DATASET RECORDS below:

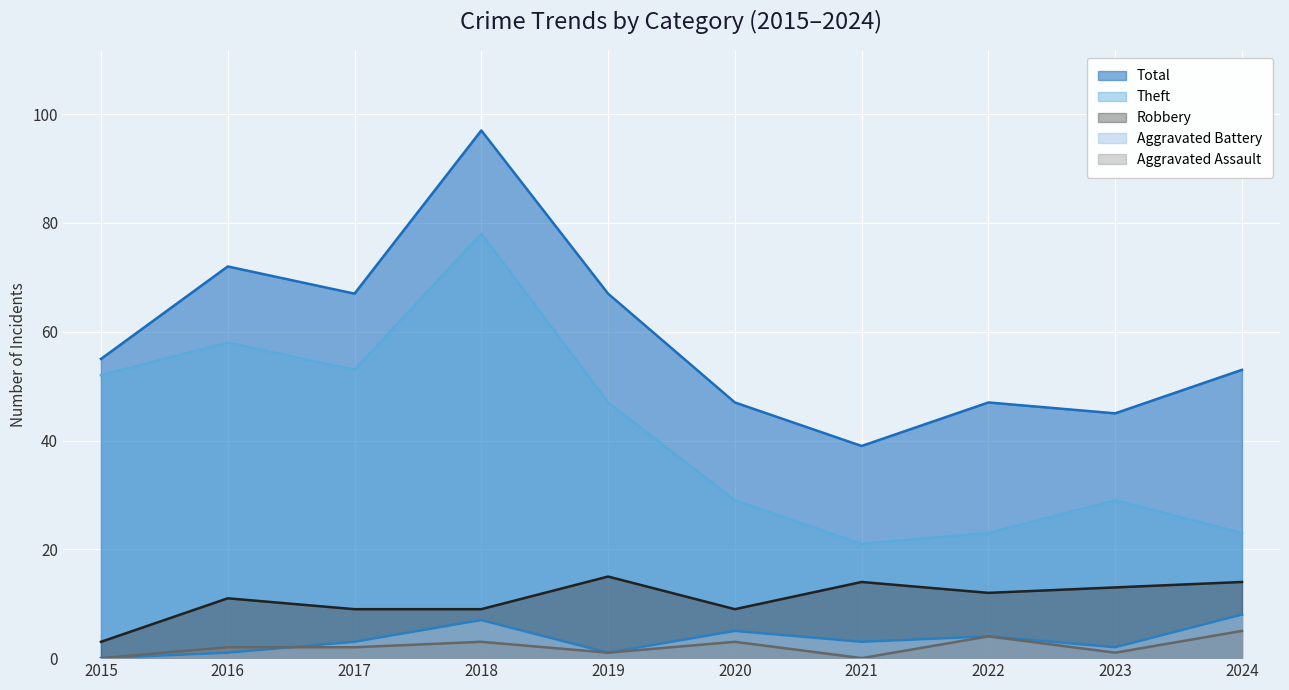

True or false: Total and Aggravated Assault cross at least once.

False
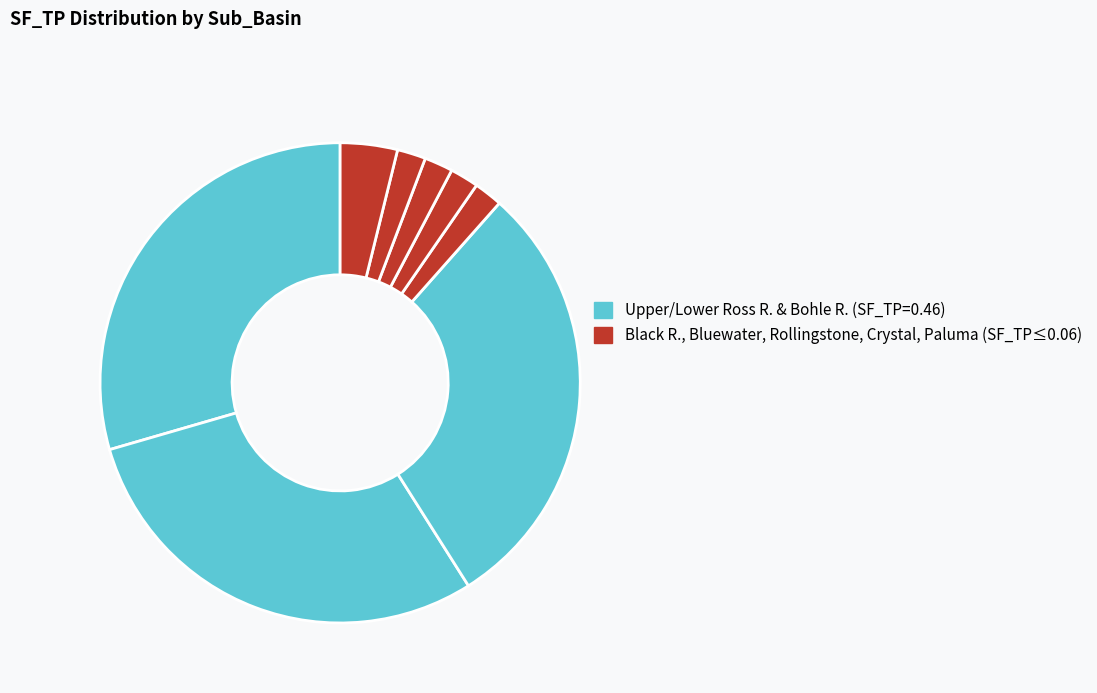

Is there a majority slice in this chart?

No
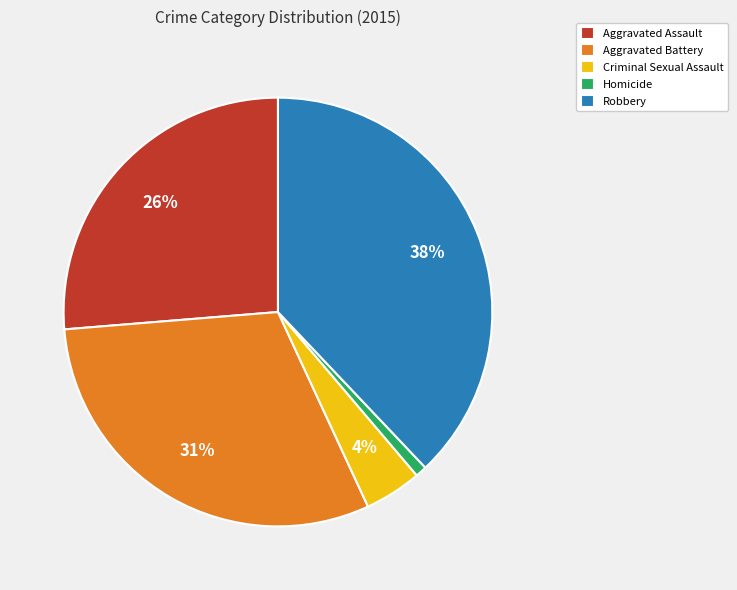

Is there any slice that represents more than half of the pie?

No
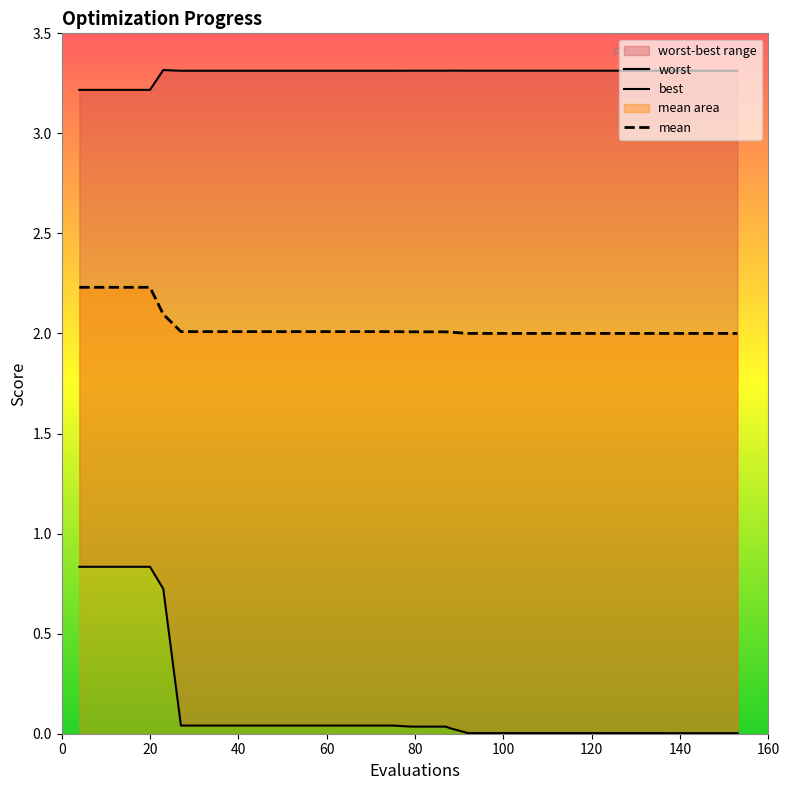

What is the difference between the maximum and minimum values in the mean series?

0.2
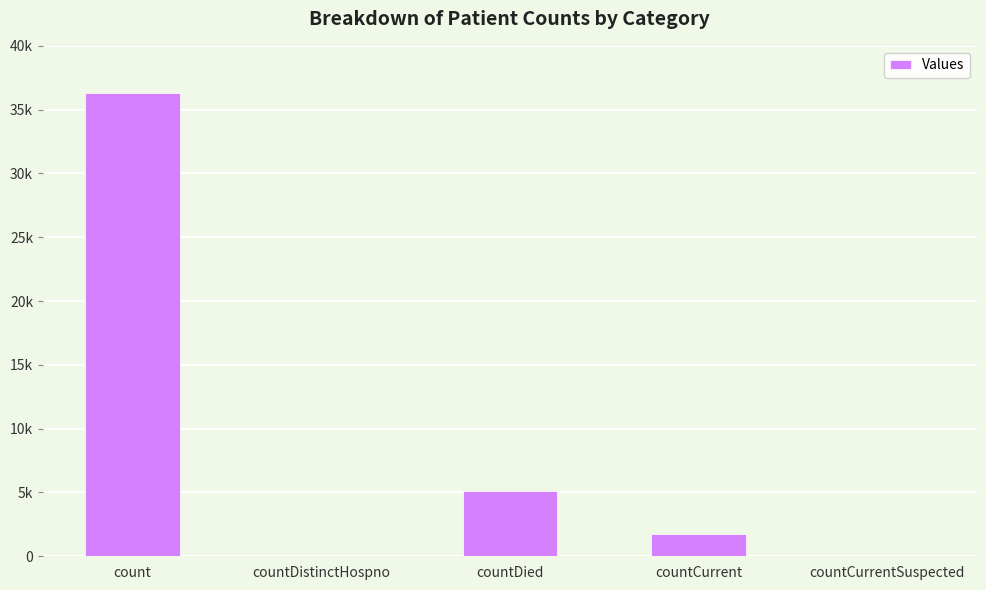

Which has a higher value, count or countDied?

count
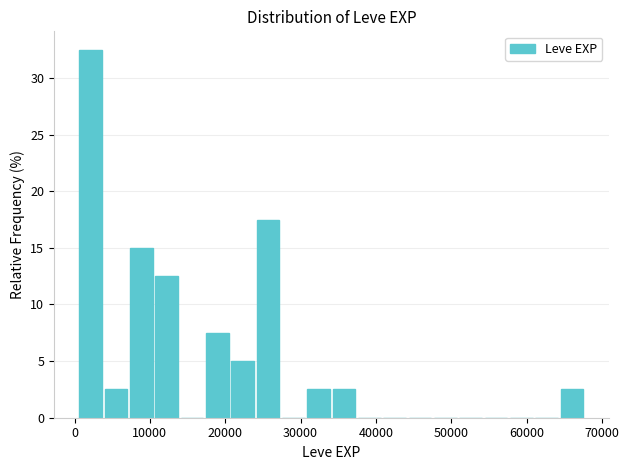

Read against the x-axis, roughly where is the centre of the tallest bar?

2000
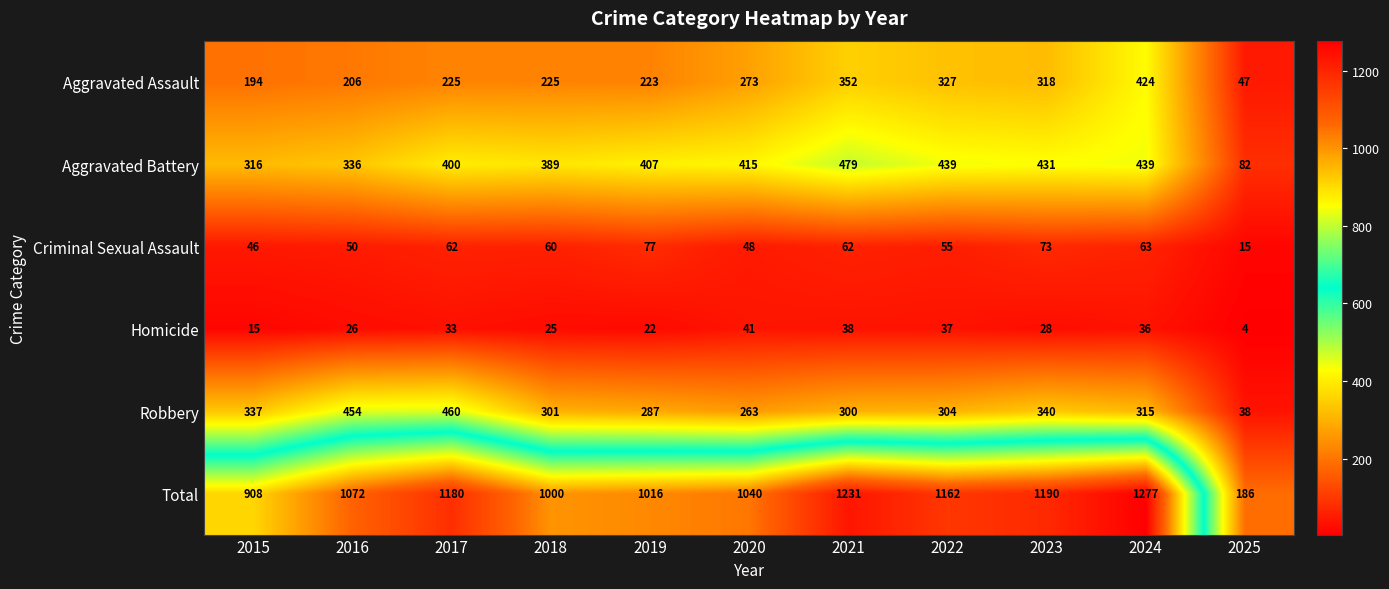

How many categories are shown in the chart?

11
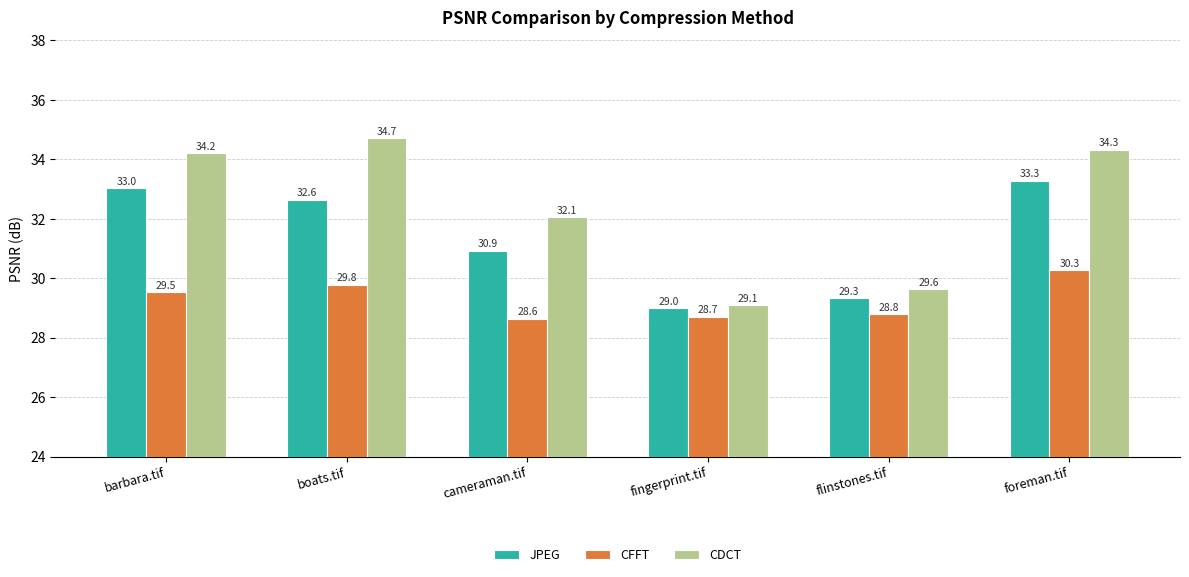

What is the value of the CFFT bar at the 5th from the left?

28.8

End of DATASET RECORDS.

DIRECTIONS → Rewrite the data above as a JSON list of strings, with one string per line and blank lines left out. Leave out the pictures.

REPLY TO THE EXERCISE →
[
  "True or false: Total and Aggravated Assault cross at least once.",
  "False",
  "Is there a majority slice in this chart?",
  "No",
  "Is there any slice that represents more than half of the pie?",
  "No",
  "What is the difference between the maximum and minimum values in the mean series?",
  "0.2",
  "Which has a higher value, count or countDied?",
  "count",
  "Read against the x-axis, roughly where is the centre of the tallest bar?",
  "2000",
  "How many categories are shown in the chart?",
  "11",
  "What is the value of the CFFT bar at the 5th from the left?",
  "28.8"
]